Emerging new pathways of pathogenesis and targets for treatment in systemic lupus erythematosus and Sjogren's syndrome

Purpose of review Systemic lupus erythematosus (SLE) and Sjogren's syndrome are chronic inflammatory diseases characterized by the dysfunction of T cells, B cells, and dendritic cells and the production of antinuclear autoantibodies. Here, we evaluate newly discovered molecular and cellular targets for the treatment of SLE and Sjogren's syndrome. Recent findings The mammalian target of rapamycin in T and B cells has been successfully targeted for treatment of SLE with rapamycin or sirolimus both in patients and animal models.
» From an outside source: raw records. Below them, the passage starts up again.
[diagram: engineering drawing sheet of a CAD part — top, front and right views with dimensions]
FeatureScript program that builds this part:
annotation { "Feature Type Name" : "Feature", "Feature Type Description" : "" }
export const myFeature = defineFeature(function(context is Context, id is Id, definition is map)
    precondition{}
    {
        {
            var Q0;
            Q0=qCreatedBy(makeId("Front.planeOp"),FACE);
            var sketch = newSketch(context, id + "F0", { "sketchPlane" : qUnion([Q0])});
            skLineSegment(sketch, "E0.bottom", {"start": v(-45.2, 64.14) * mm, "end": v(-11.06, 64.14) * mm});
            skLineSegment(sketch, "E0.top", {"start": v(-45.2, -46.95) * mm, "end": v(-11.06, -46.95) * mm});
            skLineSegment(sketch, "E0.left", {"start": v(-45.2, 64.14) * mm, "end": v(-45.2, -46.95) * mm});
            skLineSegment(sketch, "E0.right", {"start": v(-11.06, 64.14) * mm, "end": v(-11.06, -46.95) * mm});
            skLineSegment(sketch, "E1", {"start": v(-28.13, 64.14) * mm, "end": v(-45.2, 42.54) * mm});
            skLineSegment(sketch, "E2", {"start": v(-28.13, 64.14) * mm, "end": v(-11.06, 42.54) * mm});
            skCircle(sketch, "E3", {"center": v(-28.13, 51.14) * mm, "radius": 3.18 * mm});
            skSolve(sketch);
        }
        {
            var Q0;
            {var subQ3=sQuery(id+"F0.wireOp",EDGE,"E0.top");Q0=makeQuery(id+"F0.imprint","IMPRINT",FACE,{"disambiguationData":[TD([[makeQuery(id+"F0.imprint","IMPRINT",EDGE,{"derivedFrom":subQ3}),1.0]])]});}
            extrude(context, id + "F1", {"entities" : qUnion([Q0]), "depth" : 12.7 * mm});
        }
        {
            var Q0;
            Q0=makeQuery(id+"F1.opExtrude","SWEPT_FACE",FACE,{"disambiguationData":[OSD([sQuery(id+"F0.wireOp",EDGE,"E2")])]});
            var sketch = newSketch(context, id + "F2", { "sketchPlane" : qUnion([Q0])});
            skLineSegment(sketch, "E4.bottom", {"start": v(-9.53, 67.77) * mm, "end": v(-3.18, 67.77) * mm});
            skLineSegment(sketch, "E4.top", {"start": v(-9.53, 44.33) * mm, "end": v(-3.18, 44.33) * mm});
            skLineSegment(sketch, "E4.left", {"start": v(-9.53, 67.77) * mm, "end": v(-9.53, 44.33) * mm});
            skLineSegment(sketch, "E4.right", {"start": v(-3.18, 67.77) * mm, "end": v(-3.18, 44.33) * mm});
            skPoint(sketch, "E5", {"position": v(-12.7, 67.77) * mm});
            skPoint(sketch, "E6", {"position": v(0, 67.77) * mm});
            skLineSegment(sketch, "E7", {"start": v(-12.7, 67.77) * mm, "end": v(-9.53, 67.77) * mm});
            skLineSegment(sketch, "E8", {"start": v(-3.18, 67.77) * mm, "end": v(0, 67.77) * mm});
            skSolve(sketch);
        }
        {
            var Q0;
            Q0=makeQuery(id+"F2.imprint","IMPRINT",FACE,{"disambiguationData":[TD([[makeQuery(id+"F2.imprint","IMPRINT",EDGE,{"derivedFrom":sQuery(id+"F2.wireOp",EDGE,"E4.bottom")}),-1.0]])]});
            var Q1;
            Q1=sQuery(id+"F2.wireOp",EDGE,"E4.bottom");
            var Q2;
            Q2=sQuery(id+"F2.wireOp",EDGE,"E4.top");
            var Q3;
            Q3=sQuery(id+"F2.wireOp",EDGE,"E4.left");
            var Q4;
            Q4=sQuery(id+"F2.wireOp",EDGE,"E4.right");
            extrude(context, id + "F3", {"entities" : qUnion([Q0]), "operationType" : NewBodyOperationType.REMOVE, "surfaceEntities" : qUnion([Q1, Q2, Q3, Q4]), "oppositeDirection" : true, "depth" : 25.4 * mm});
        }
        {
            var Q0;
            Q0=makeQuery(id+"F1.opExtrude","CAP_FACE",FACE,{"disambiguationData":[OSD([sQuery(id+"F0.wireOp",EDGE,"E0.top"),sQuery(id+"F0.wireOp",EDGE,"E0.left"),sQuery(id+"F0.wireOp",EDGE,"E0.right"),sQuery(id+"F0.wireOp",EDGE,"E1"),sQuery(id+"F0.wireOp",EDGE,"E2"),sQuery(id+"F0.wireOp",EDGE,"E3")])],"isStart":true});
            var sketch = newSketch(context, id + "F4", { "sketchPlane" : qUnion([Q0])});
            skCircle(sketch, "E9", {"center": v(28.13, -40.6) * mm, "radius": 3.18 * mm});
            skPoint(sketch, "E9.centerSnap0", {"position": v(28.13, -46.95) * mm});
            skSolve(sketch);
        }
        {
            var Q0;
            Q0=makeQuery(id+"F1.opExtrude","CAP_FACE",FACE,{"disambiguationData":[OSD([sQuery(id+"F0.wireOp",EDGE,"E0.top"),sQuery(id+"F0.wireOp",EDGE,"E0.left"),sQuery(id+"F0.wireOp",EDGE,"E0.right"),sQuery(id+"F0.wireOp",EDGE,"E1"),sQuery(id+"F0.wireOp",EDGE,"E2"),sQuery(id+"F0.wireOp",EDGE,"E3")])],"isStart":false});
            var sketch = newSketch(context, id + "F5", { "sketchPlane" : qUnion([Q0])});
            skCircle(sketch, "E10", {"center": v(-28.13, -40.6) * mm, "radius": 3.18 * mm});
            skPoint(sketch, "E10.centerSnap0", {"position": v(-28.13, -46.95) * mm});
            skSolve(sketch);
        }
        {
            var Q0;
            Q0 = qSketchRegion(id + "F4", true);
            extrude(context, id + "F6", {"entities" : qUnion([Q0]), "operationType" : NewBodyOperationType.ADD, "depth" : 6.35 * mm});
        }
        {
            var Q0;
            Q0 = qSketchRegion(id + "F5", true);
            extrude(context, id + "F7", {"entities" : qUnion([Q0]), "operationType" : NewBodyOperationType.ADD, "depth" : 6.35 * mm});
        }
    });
Inhibition of oxidative stress, nitric oxide production, interferon alpha, toll-like receptors 7 and 9, histone deacetylase, spleen tyrosine kinase, proteasome function, lysosome function, endosome recycling, and the nuclear factor kappa B pathway showed efficacy in animal models of lupus. B-cell depletion and blockade of anti-DNA antibodies and T-B cell interaction have shown success in animal models, whereas human studies have so far failed to accomplish clinical endpoints, possibly due to inadequacies in study design. Summary Discovery of novel genes and signaling pathways in lupus pathogenesis offers novel biomarker-targeted approaches for treatment of SLE and Sjogren's syndrome.